En effet, Air France a tous les atouts, mes chers collègues, sauf un : celui
de disposer d'un actionnariat adapté. A ce propos, je suis surpris que la
commission des finances de l'Assemblée nationale ait pu estimer entre 10
milliards et 15 milliards de francs la valeur d'Air France. La commission des
finances du Sénat est encline, pour sa part, à penser que cette évaluation -
imprudente au moment où l'Etat s'apprête, nous dit-on, à céder une partie des
titres de la compagnie - est au-dessous de la vérité.
En toute hypothèse, c'est parce que nous sommes fondamentalement choqués par
les prétentions d'un Etat qui n'en a pas les moyens de rester propriétaire
d'Air France que nous ne pouvons nous associer aux orientations qu'il entend
donner à la gestion de l'entreprise.
Nous vous proposons donc de supprimer cet article.

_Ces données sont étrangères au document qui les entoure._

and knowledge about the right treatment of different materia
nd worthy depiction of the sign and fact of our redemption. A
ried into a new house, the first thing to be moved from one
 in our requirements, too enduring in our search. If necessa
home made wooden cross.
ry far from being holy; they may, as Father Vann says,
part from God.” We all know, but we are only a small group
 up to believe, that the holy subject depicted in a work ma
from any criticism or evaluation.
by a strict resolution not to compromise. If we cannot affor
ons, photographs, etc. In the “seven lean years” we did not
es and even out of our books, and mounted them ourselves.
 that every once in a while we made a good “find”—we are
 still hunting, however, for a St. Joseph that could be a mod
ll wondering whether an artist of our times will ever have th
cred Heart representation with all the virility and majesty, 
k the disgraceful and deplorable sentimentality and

Je ne voudrais pas achever cette intervention sans exprimer le souhait que le
Gouvernement, ayant admis que sa conception de l'entreprise est erronée,
permette aux dirigeants et aux salariés de celle-ci de nouer un dialogue
fructueux autour d'un projet ambitieux, débarrassé du carcan que constitue le
maintien de l'entreprise sous la férule inefficace de l'Etat, pour sortir d'une
crise que la nation, qui a consacré 20 milliards de francs à la compagnie, ne
supportera pas.
(Applaudissements sur les travées de l'Union centriste et du
RPR.)
M. Christian Sautter,
secrétaire d'Etat. Je demande la parole.
M. le président.
La parole est à M. le secrétaire d'Etat.
M. Christian Sautter,
secrétaire d'Etat. J'ai le sentiment que M. le rapporteur général a
défendu en fait l'amendement n° 45, visant à supprimer l'article 36. Il s'est
lancé, c'est son droit le plus strict, dans un plaidoyer pour la privatisation
d'Air France. Je respecte ses convictions personnelles ; ce ne sont pas celles
du Gouvernement.
M. Gérard Braun.
Hélas !
M. Christian Sautter,
secrétaire d'Etat. Nous considérons que la compagnie Air France, grande
entreprise publique, peut poursuivre son redressement, étendre son activité si
l'Etat est actionnaire majoritaire.
M. le rapporteur général a rouvert un débat qui, du point de vue du
Gouvernement, n'a pas de sens. Le moment venu, je demanderai au Sénat de
rejeter l'amendement n° 45 présenté par la commission des finances et visant à
supprimer l'article 36.
M. le président.
Mes chers collègues, nous allons maintenant interrompre nos travaux ; nous les
reprendrons à vingt et une heures trente.
La séance est suspendue.
(La séance, suspendue à dix-neuf heures trente, est reprise à vingt et une
heures trente, sous la présidence de M. Gérard Larcher.)